>> BEGIN EXCERPT
The thousands of sprawling acres in rural northeast Louisiana had gone unwanted for nearly two decades. Louisiana authorities bought the land in Richland Parish in 2006 to promote economic development in one of the poorest regions in the state. For years, they marketed the former agricultural fields as the Franklin Farm mega site, first to auto manufacturers (no takers) and after that to other industries that might want to occupy more than a thousand acres just off the interstate.
So it’s no wonder that state and local politicians were exuberant when Meta showed up. In December, the company announced plans to build a massive $10 billion data center for training its artificial-intelligence models at the site, with operations to begin in 2028. “A game changer,” declared Governor Jeff Landry, citing 5,000 construction jobs and 500 jobs at the data center that are expected to be created and calling it the largest private capital investment in the state’s history. From a rural backwater to the heart of the booming AI revolution!
The AI data center also promises to transform the state’s energy future. Stretching in length for more than a mile, it will be Meta’s largest in the world, and it will have an enormous appetite for electricity, requiring two gigawatts for computation alone (the electricity for cooling and other building needs will add to that). When it’s up and running, it will be the equivalent of suddenly adding a decent-size city to the region’s grid—one that never sleeps and needs a steady, uninterrupted flow of electricity.
To power the data center, Entergy aims to spend $3.2 billion to build three large natural-gas power plants with a total capacity of 2.3 gigawatts and upgrade the grid to accommodate the huge jump in anticipated demand. In its filing to the state’s power regulatory agency, Entergy acknowledged that natural-gas plants “emit significant amounts of CO2” but said the energy source was the only affordable choice given the need to quickly meet the 24-7 electricity demand from the huge data center.
Meta said it will work with Entergy to eventually bring online at least 1.5 gigawatts of new renewables, including solar, but that it had not yet decided which specific projects to fund or when those investments will be made. Meanwhile, the new natural-gas plants, which are scheduled to be up and running starting in 2028 and will have a typical lifetime of around 30 years, will further lock in the state’s commitment to the fossil fuel.
The development has sparked interest from the US Congress; last week, Sheldon Whitehouse, the ranking member of the Senate Committee on Environment and Public Works issued a letter to Meta that called out the company’s plan to power its data center with “new and unabated natural gas generation” and said its promises to offset the resulting emissions “by funding carbon capture and a solar project are vague and offer little reassurance.”
The choice of natural gas as the go-to solution to meet the growing demand for power from AI is not unique to Louisiana. The fossil fuel is already the country’s chief source of electricity generation, and large natural-gas plants are being built around the country to feed electricity to new and planned AI data centers. While some climate advocates have hoped that cleaner renewable power would soon overtake it, the booming power demand from data centers is all but wiping out any prospect that the US will wean itself off natural gas anytime soon.
The reality on the ground is that natural gas is “the default” to meet the exploding power demand from AI data centers, says David Victor, a political scientist at the University of California, San Diego, and co-director of its Deep Decarbonization Project. “The natural-gas plant is the thing that you know how to build, you know what it’s going to cost (more or less), and you know how to scale it and get it approved,” says Victor. “Even for [AI] companies that want to have low emissions profiles and who are big pushers of low or zero carbon, they won’t have a choice but to use gas.”
>> END EXCERPT
COMPLETE THE FOLLOWING
**a.** Reproduce the passage of the Louisiana data center article that starts at the words "Meta said it" and ends after "the fossil fuel.".
**b.** According to the Louisiana data center article, how much does Entergy plan to spend on new power plants and grid upgrades for the data center?
>> BEGIN DATA PROVIDED
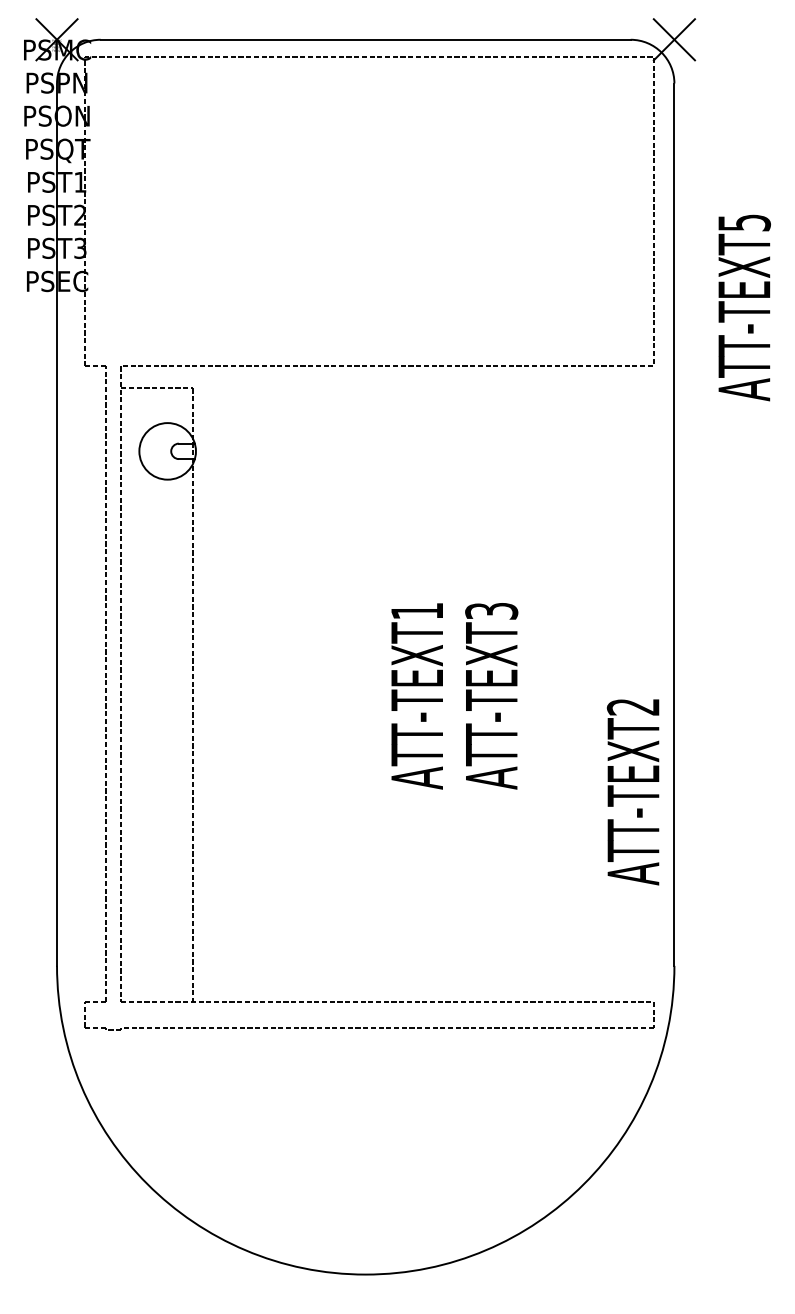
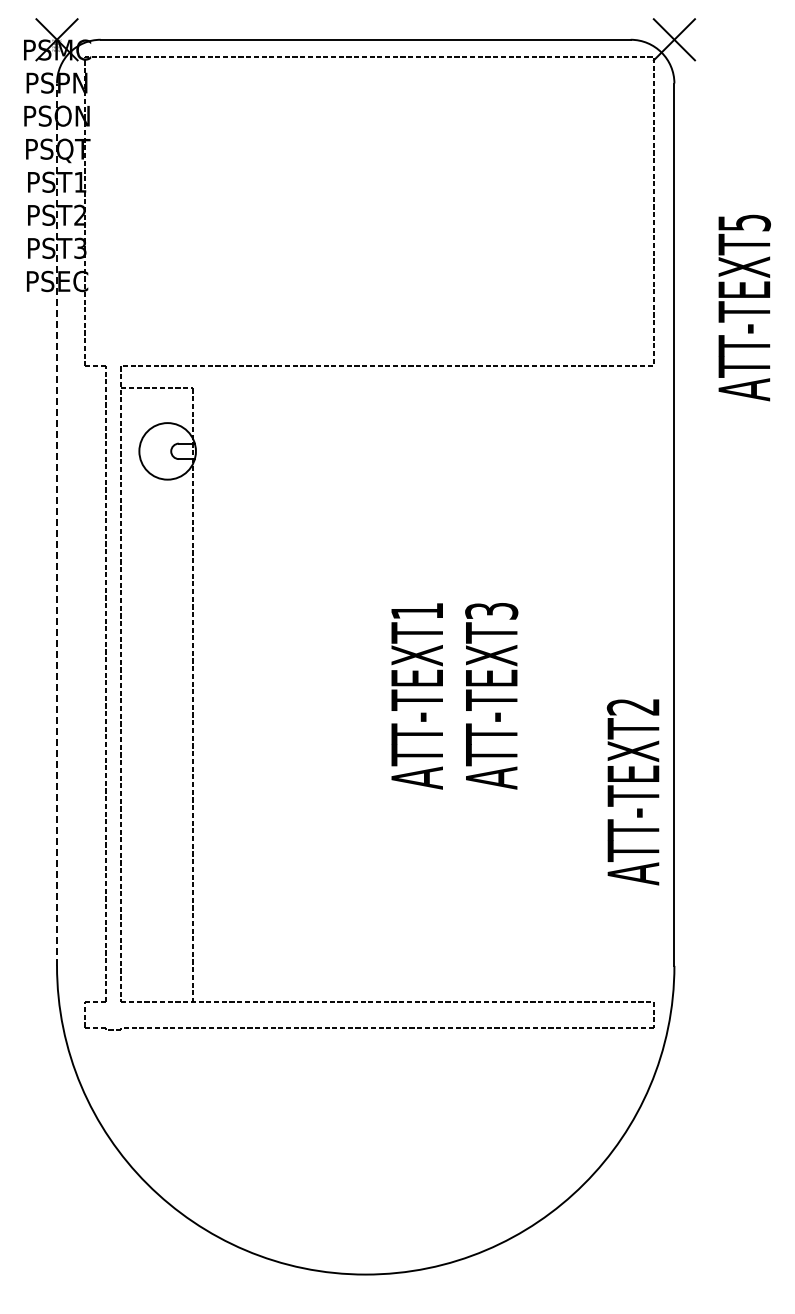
line at (57, 524): solid -> dashed
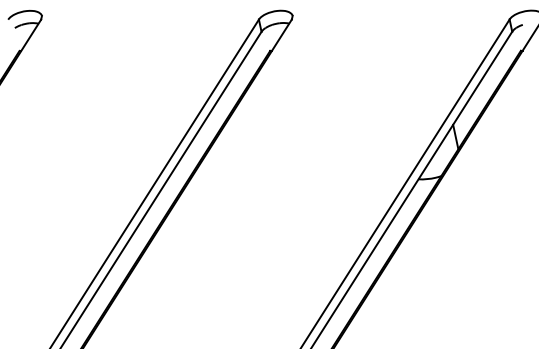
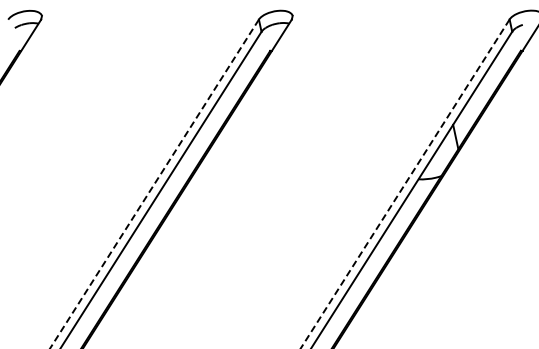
line at (154, 183): solid -> dashed
line at (405, 183): solid -> dashed
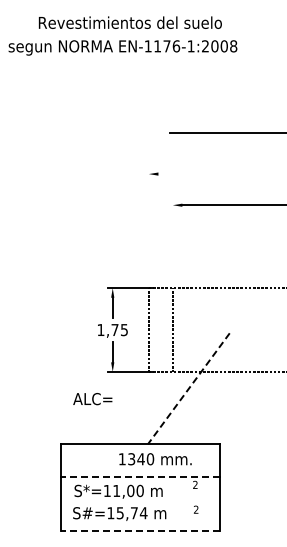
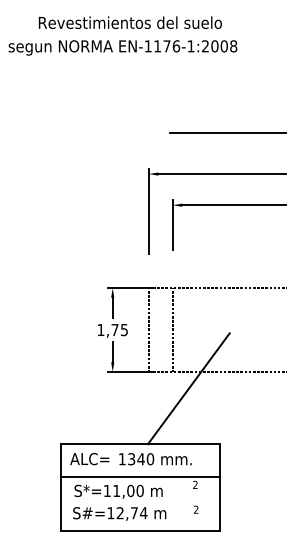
>> END DATA PROVIDED
TASK-BY-TASK ANSWERS
**a.**
Meta said it will work with Entergy to eventually bring online at least 1.5 gigawatts of new renewables, including solar, but that it had not yet decided which specific projects to fund or when those investments will be made. Meanwhile, the new natural-gas plants, which are scheduled to be up and running starting in 2028 and will have a typical lifetime of around 30 years, will further lock in the state’s commitment to the fossil fuel.

**b.** $3.2 billion